The recent uncovering of the genetic landscape of BTC demonstrates this to be a heterogeneous disease influenced by both anatomic location within the biliary system and on geographic region (Hezel et al, 2010). This will not only make clinical study increasingly challenging, but also much more likely successful, as we should aim to parse out subgroups of patients from each other to test the impact of the new and promising therapeutic targets that have emerged in BTC.

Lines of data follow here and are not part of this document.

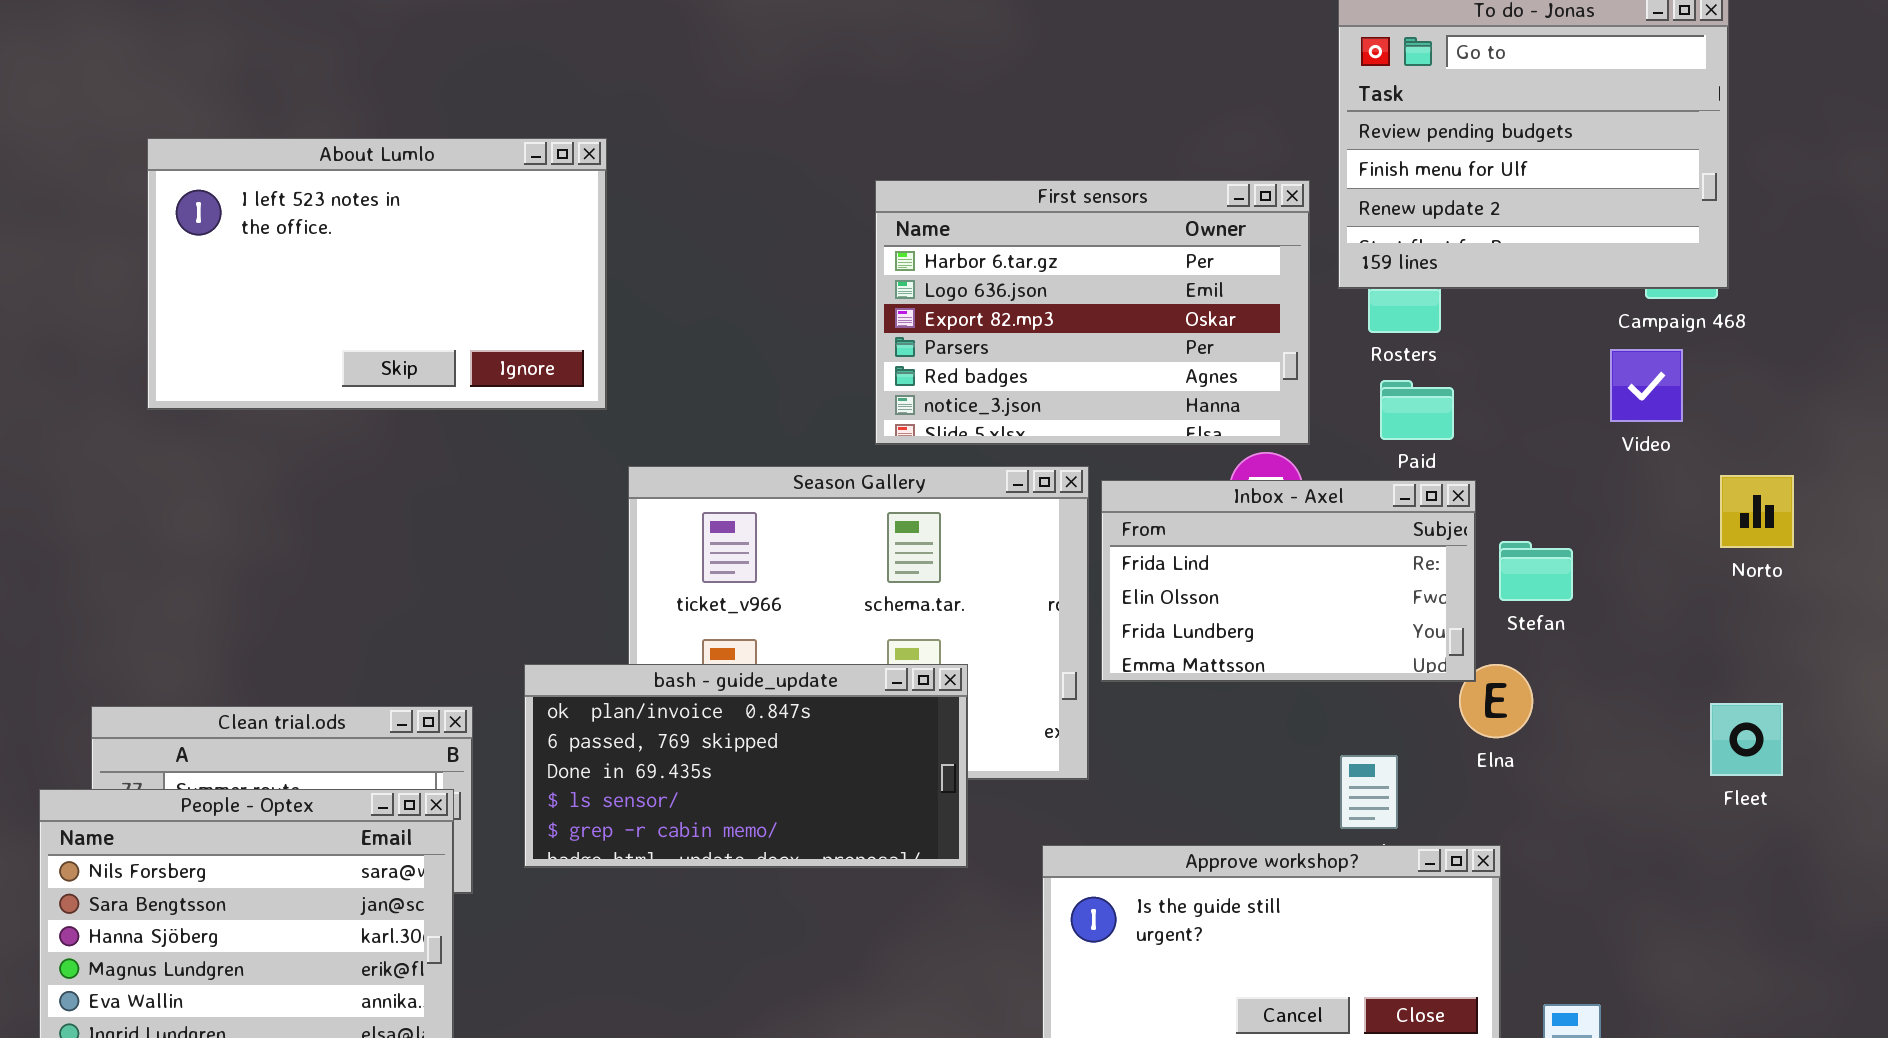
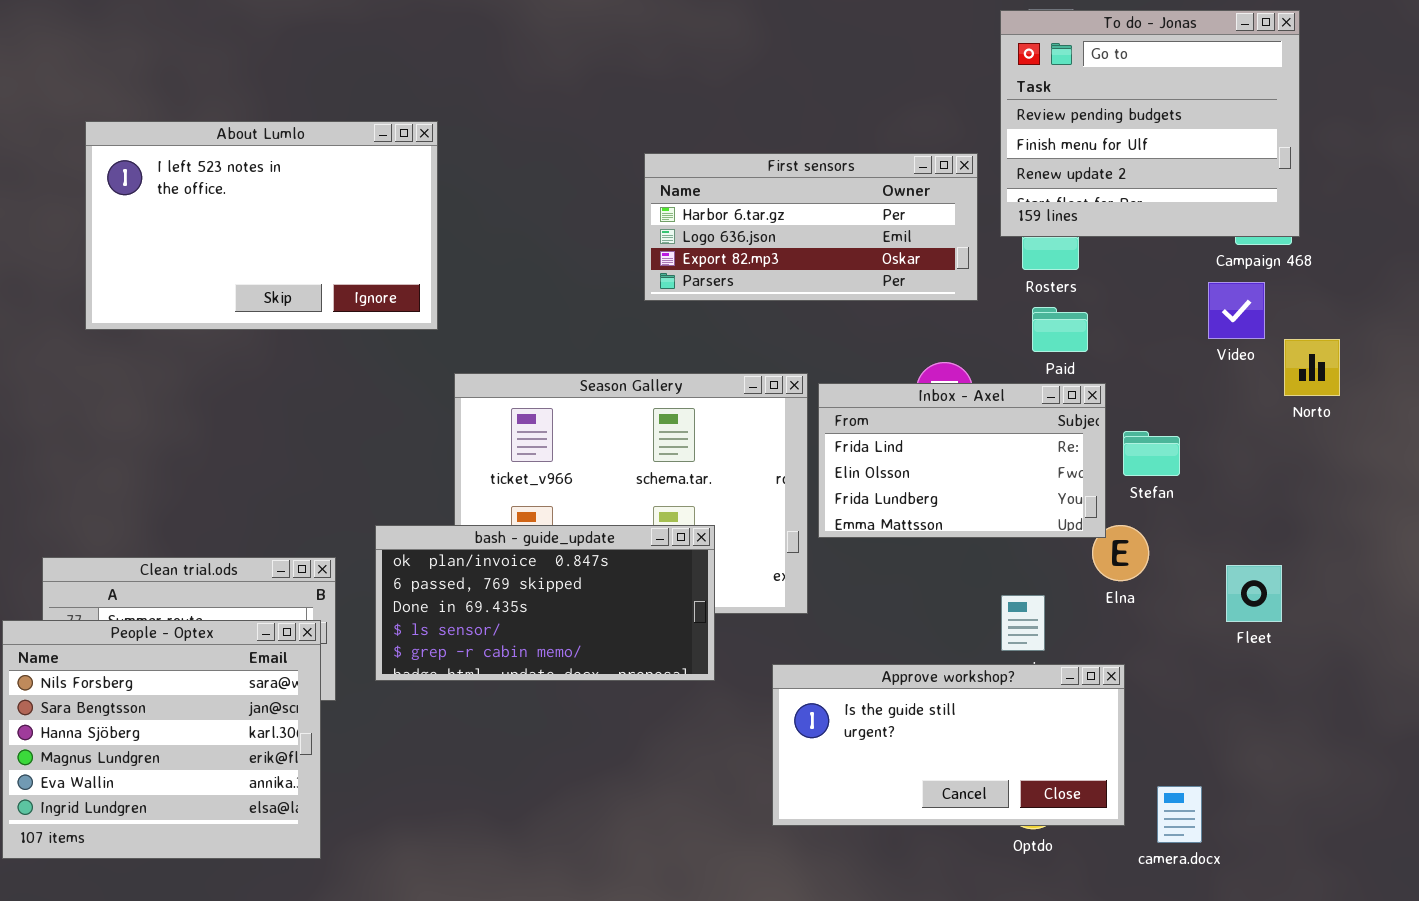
First sensors: [875,180,1310,445] -> [644,153,978,301], resized
Norto: [1720,475,1794,548] -> [1284,339,1340,396], moved
Fleet: [1710,703,1783,776] -> [1226,565,1282,622], moved

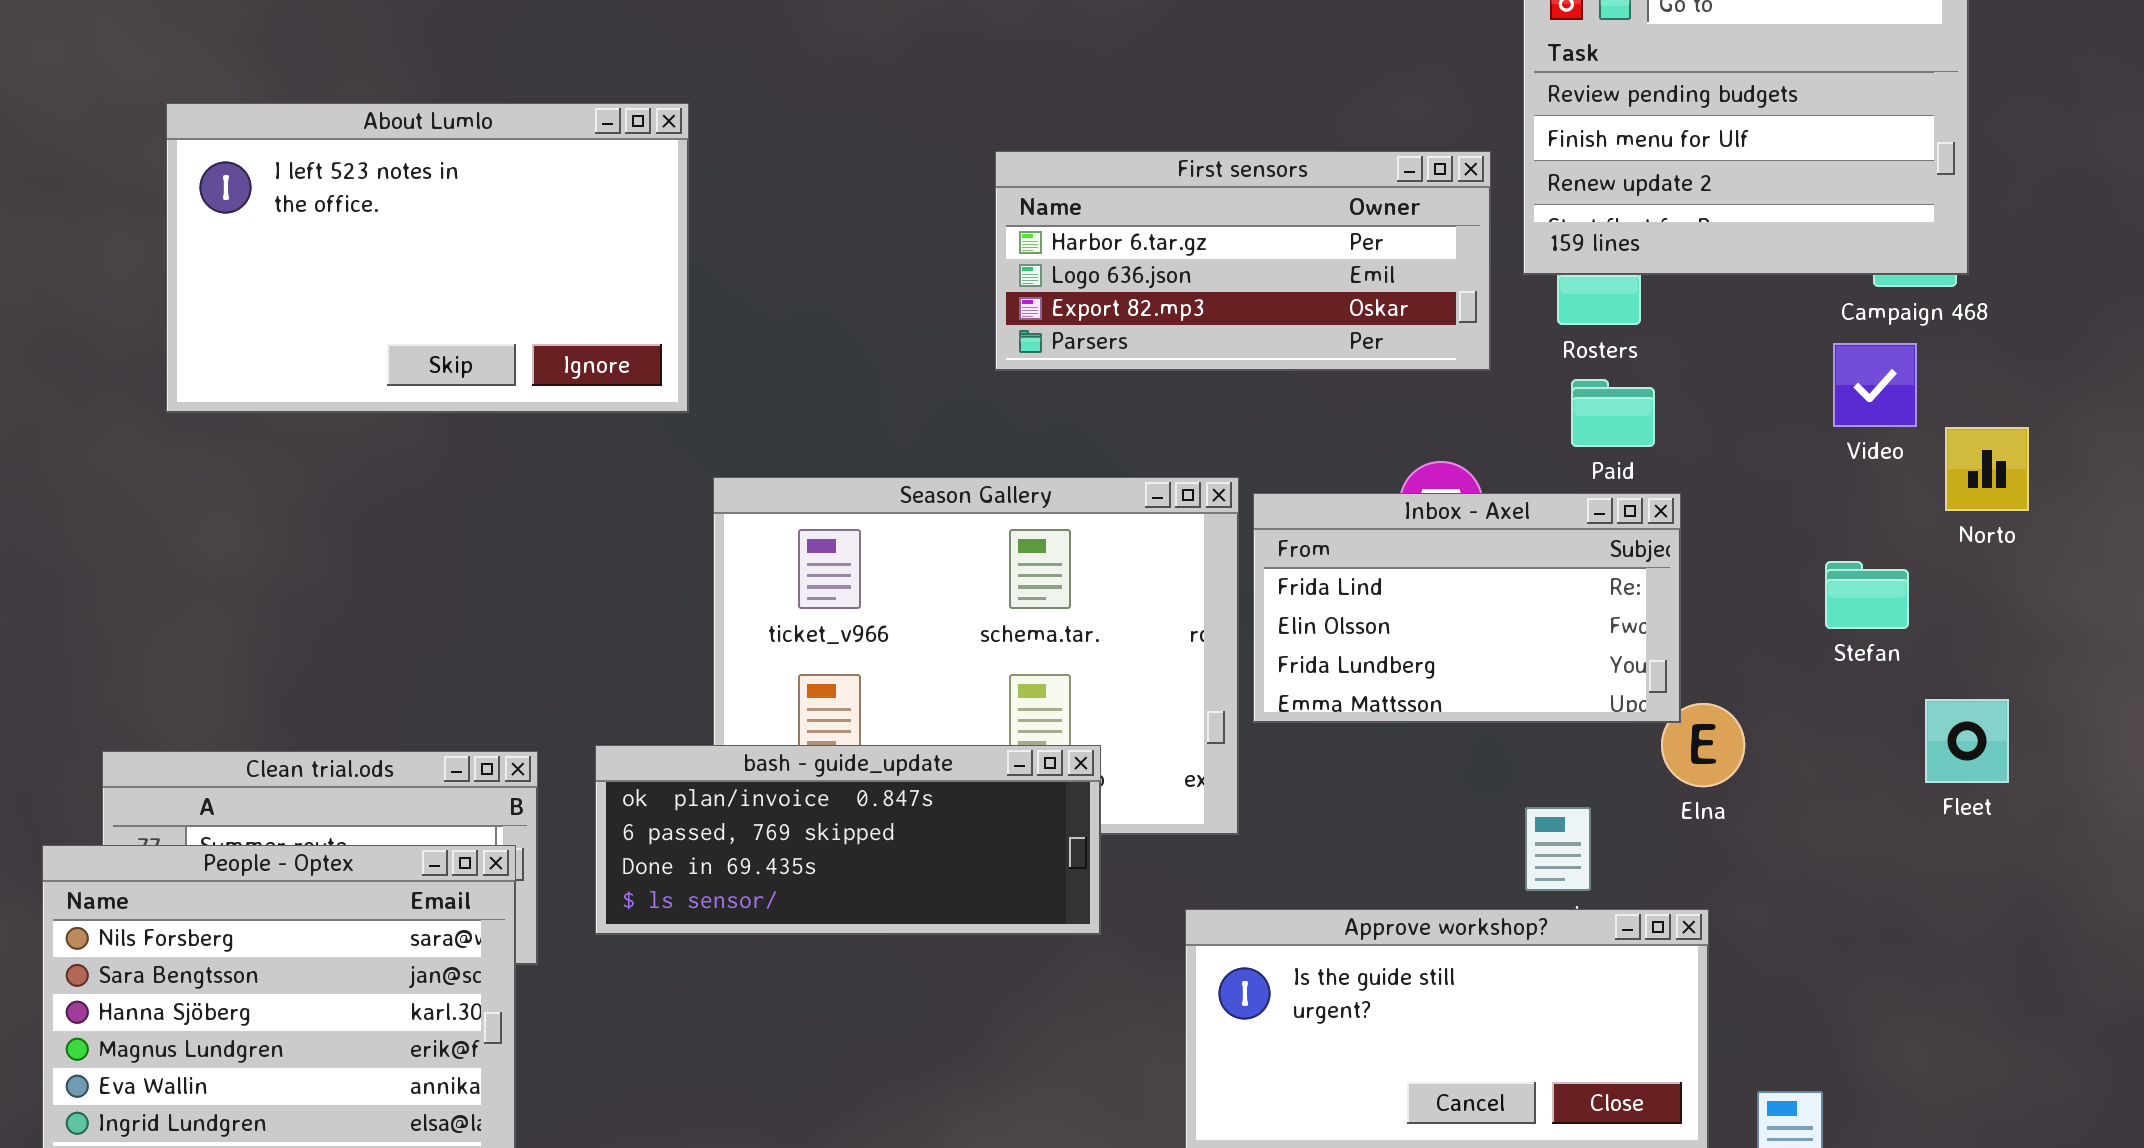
Stefan: [1123,431,1180,476] -> [1825,561,1909,629], moved
bash - guide_update: [375,525,715,681] -> [595,745,1101,935], resized
Fleet: [1226,565,1282,622] -> [1925,699,2009,783], moved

Predicting response to treatment stratified by genetic subtype may spare patients unlikely to respond to targeted therapy unnecessary toxicity, and it may result in cost saving for the healthcare system. At this time the role of anti-EGFR therapy in BTC is modest, with variable results and negative, though relatively small, unselected randomised trials. The prognostic or therapeutic significance of KRAS testing in BTC is unknown highlighting the importance of continued analysis with subsequent trial design. We realise that limitations of our study include single-arm phase II design, which may lead to selection bias and presently survival data is not yet mature. The single group nature of our phase II design precludes definitive conclusions on the added efficacy of panitumumab when added to GEMOX. Nonetheless, here we report the combination of GEMOX and panitumumab with a response rate of 45% in evaluable patients was well tolerated and led to a relatively favourable mPFS and OS. Although further randomised trials excluding KRAS mutant patients may demonstrate a benefit, this would need to be balanced against using efforts and resources in evaluating other new promising targeted agents in BTC and ongoing efforts at genetic stratification to better guide therapeutic approaches.